What should I look for in a fleet management partner?

This is really determined by your needs. If you don’t know your top 3 issues and the GPS provider doesn’t try to learn them from you, keep looking. How can a solution to a problem be provided if the problem is not defined? The more work you do to define and articulate your needs, the more likely you are of achieving or exceeding them. If you cannot do this step, ask yourself if you are ready to collect data to make business decisions.

Experience counts. Industry experience is at the top of the list. If your account manager is new, do you want to entrust your job to them when you make a recommendation to your boss? If the consultant is new, do they have a company behind them with experience and training?

Does the GPS solution recommended resolve my top 3 “must-have” issues? If the solution does not resolve the “must-have” issues, you have to keep looking. You want a solution for your “must-have” issues and as many of your “like to have” issues as possible. If you are willing to forgo your “must-have” issues you have not properly defined your criteria. What happens after the sale is where you make your money back. Get comfortable with the people and resources available to help you drive your ROI. It will take up to two years to fully understand and implement all the potential savings available.

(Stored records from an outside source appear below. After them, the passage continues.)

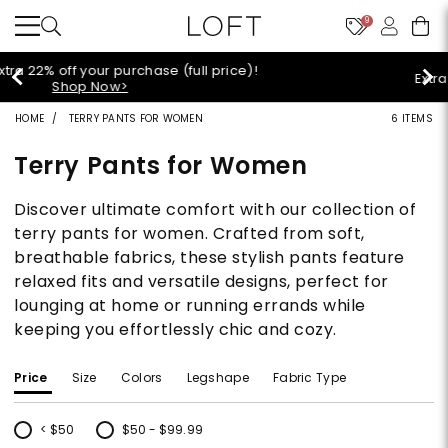
9
Extra 60% off sale styles!
Shop Sale>
HOME
TERRY PANTS FOR WOMEN
6 ITEMS
Terry Pants for Women
Discover ultimate comfort with our collection of
terry pants for women. Crafted from soft,
breathable fabrics, these stylish pants feature
relaxed fits and versatile designs, perfect for
lounging at home or running errands while
keeping you effortlessly chic and cozy.
Price
Size
Colors
Legshape
Fabric Type
< $50
$50 - $99.99
Refine by Price: < $50
Refine by Price: $50 - $99.99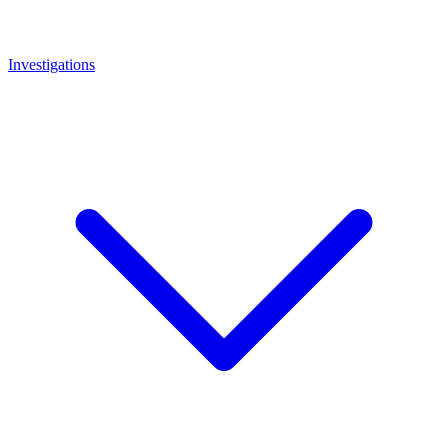
Investigations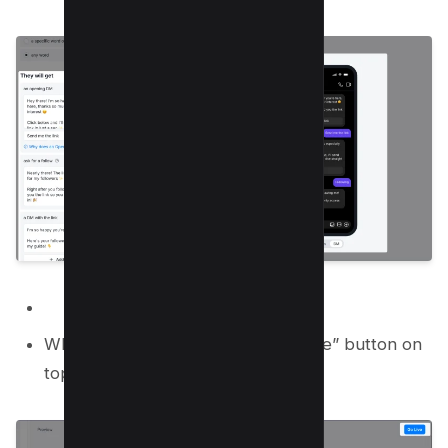
When you’re ready click on “Go Live” button on
top right;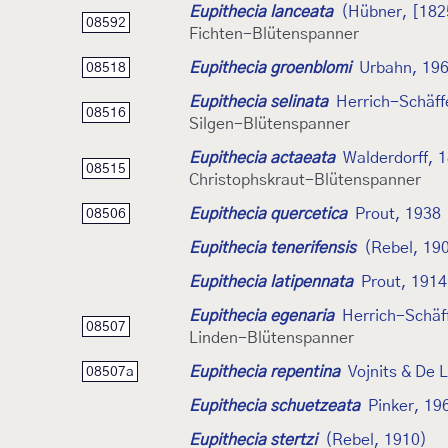
Eupithecia lanceata
(Hübner, [182
08592
Fichten-Blütenspanner
Eupithecia groenblomi
Urbahn, 19
08518
Eupithecia selinata
Herrich-Schäff
08516
Silgen-Blütenspanner
Eupithecia actaeata
Walderdorff, 
08515
Christophskraut-Blütenspanner
Eupithecia quercetica
Prout, 1938
08506
Eupithecia tenerifensis
(Rebel, 19
Eupithecia latipennata
Prout, 1914
Eupithecia egenaria
Herrich-Schäf
08507
Linden-Blütenspanner
Eupithecia repentina
Vojnits & De 
08507a
Eupithecia schuetzeata
Pinker, 19
Eupithecia stertzi
(Rebel, 1910)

In recent years there have been more online-only vendors entering the market. Online only means no people to talk to when you have an issue. Their solution to your problems is limited to an FAQ page, chat or email. Having human interaction readily available increases the efficiency of resolving issues that always come up with technology. Confirm they have technical support on staff and there is more than one person you can access. Having a larger trained staff means you are not depending on one person being available when you need help fast.

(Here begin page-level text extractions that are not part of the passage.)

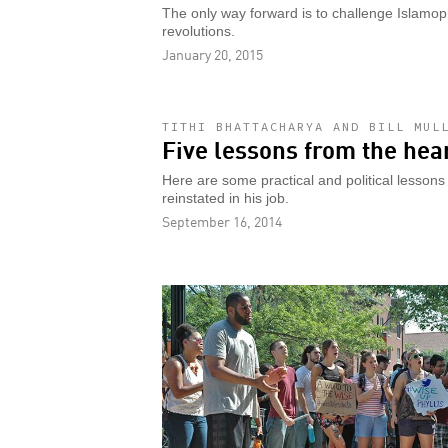
The only way forward is to challenge Islamopho
revolutions.
January 20, 2015
TITHI BHATTACHARYA AND BILL MUL
Five lessons from the hea
Here are some practical and political lesson
reinstated in his job.
September 16, 2014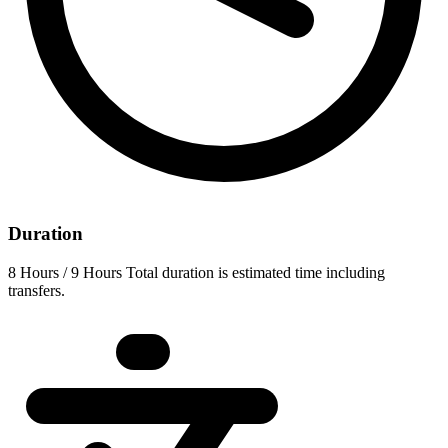
Duration
8 Hours / 9 Hours Total duration is estimated time including
transfers.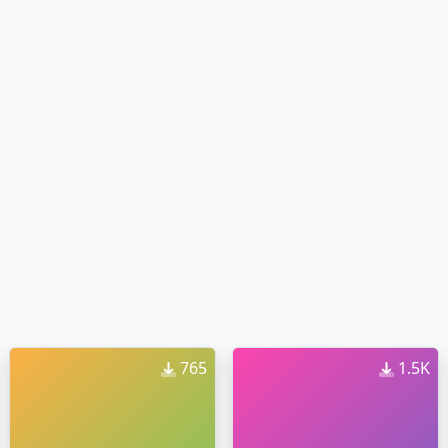
765
1.5K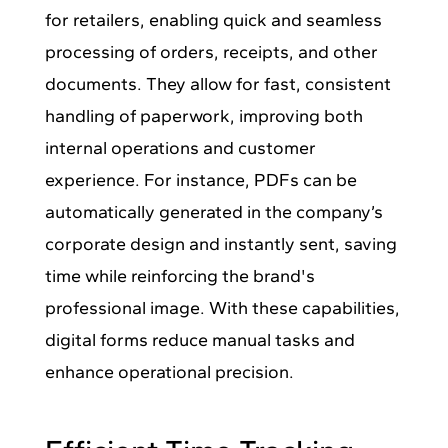
for retailers, enabling quick and seamless
processing of orders, receipts, and other
documents. They allow for fast, consistent
handling of paperwork, improving both
internal operations and customer
experience. For instance, PDFs can be
automatically generated in the company’s
corporate design and instantly sent, saving
time while reinforcing the brand's
professional image. With these capabilities,
digital forms reduce manual tasks and
enhance operational precision.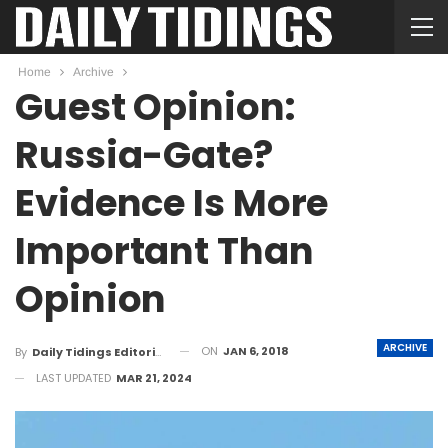
Home
Archive
Guest Opinion:
Russia-Gate?
Evidence Is More
Important Than
Opinion
ARCHIVE
ON
JAN 6, 2018
By
Daily Tidings Editorial Board
LAST UPDATED
MAR 21, 2024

Will drivers quit when we implement GPS tracking?

Don’t be. If you have a driver quit, you just saved a ton of money. It seldom happens but anyone that is afraid to be tracked is hiding something. If they quit they can drag your competitor down who isn’t using GPS tracking and you don’t have to pay unemployment. All drivers are nervous at first, but good leadership overcomes this fear and builds a stronger company.

How to introduce GPS tracking to employees. Learn how

What training is needed and available?

You cannot receive your ROI if you don’t know how to use the system. Some companies have sales people act as trainers, some offer manuals, some offer videos and some offer online training. A combination of all is important because your needs change according to employee and time available. Many busy fleet managers might be able to watch a video before drivers come in while office staff might be able to attend a webinar. Fleetistics offers all and we have a dedicated corporate trainer to manage content and lead live online sessions. Onsite training is also an option. View Training Videos

Service after the sale (STIR)

STIR is an acronym for Service, Training, Implementation, ROI. This represents a core value of Fleetistics and is designed to keep everyone focused on our customers and partners.